AstraZeneca ($AZN) has been working hard lately to get its sales on an upward track, a feat it expects to achieve in the not-too-distant future. In the meantime, though, it's looking to plug the holes, and it struck a divestment deal Thursday to help do just that--and streamline its focus, too.
The British drugmaker has inked a pact to send its gastrointestinal drug Entocort to Tillotts Pharma, part of Japan's Zeria Group, in exchange for $215 million, it said. AZ had rights to the med outside the U.S., where it generated $53 million last year.
|AstraZeneca's Luke Miels|
The deal, which AstraZeneca expects to close in the second half of this year, "reinforces our strategic focus on select therapy areas," Luke Miels, EVP of global product and portfolio strategy, said in a statement. It's a tune the company has been singing for a while now, Reuters points out. The drugmaker has struck up cash-generating transactions with Eli Lilly ($LLY) in Alzheimer's and with Daiichi Sankyo, letting the Japanese pharma get in on sales of Movantik in exchange for $200 million.

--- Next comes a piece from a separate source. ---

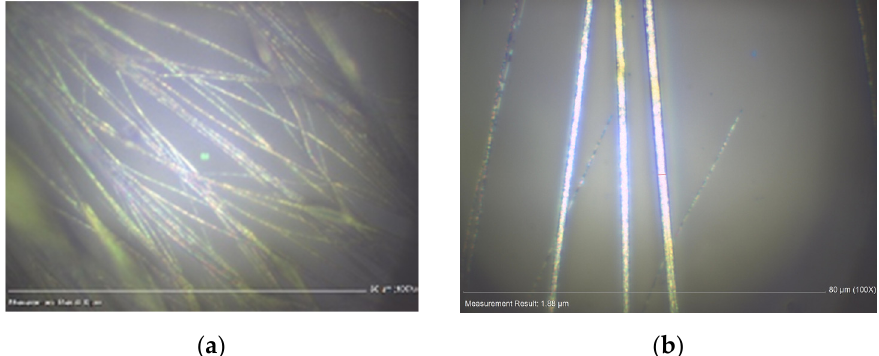
Figure 1. ( a ) The OM image of CH 3 NH 3 PbI 3 perovskite MWs using a 10X objective lens, and ( b ) the OM image of a single CH 3 NH 3 PbI 3 perovskite MW.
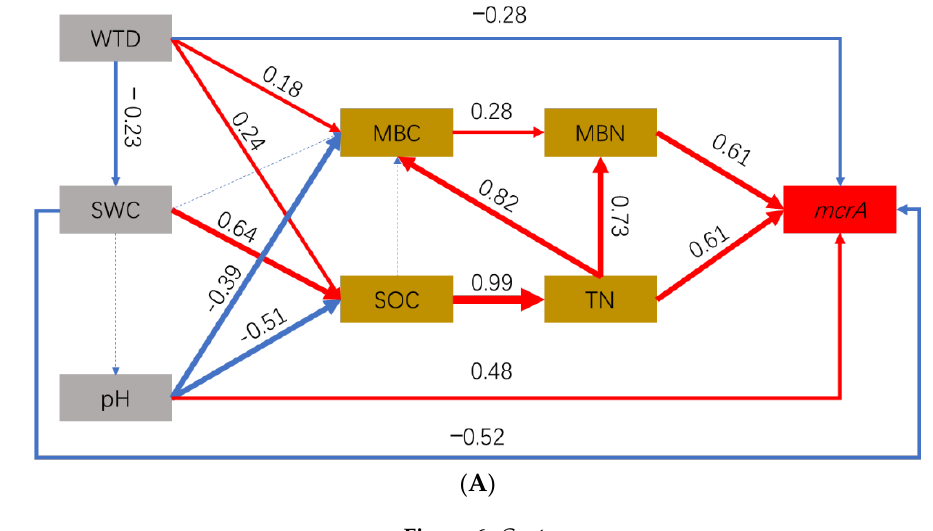
WTD: water table depth; SWC: soil water content; MBC: microbial biomass carbon; MBN: microbial biomass nitrogen; SOC: soil organic carbon; TC: total carbon; TN: total nitrogen. Symbols *, **, and *** indicate at the significance levels of 0.05, 0.01, and 0.001, respectively.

Other Big Pharma peers have been singing it, too. GlaxoSmithKline ($GSK) was an early adopter of the slim-down strategy, sending thrombosis brand Arixtra and Fraxiparine to South Africa's Aspen back in 2013. This January, Johnson & Johnson ($JNJ) agreed to sell its Nucynta pain franchise to Depomed ($DEPO). And lately, AZ itself has been benefiting from new giant Allergan's ($AGN) cast-off moves, nabbing respiratory products Tudorza Pressair and Daliresp.
But for AZ, which is shooting for some lofty sales targets after successfully fending off a Pfizer ($PFE) bid, the cash factor is especially important. CEO Pascal Soriot has argued that bidding farewell to non-core businesses will boost its finances now and help it invest for the future, but not all analysts are convinced it's a great pattern to fall into.
Deutsche Bank analyst Richard Parkers is among the skeptics; In April, after AstraZeneca netted $450 million by letting Celgene ($CELG) in on development of a blood-cancer immunotherapy, he told Reuters that income from the agreement--and others like it--was of "questionable sustainability."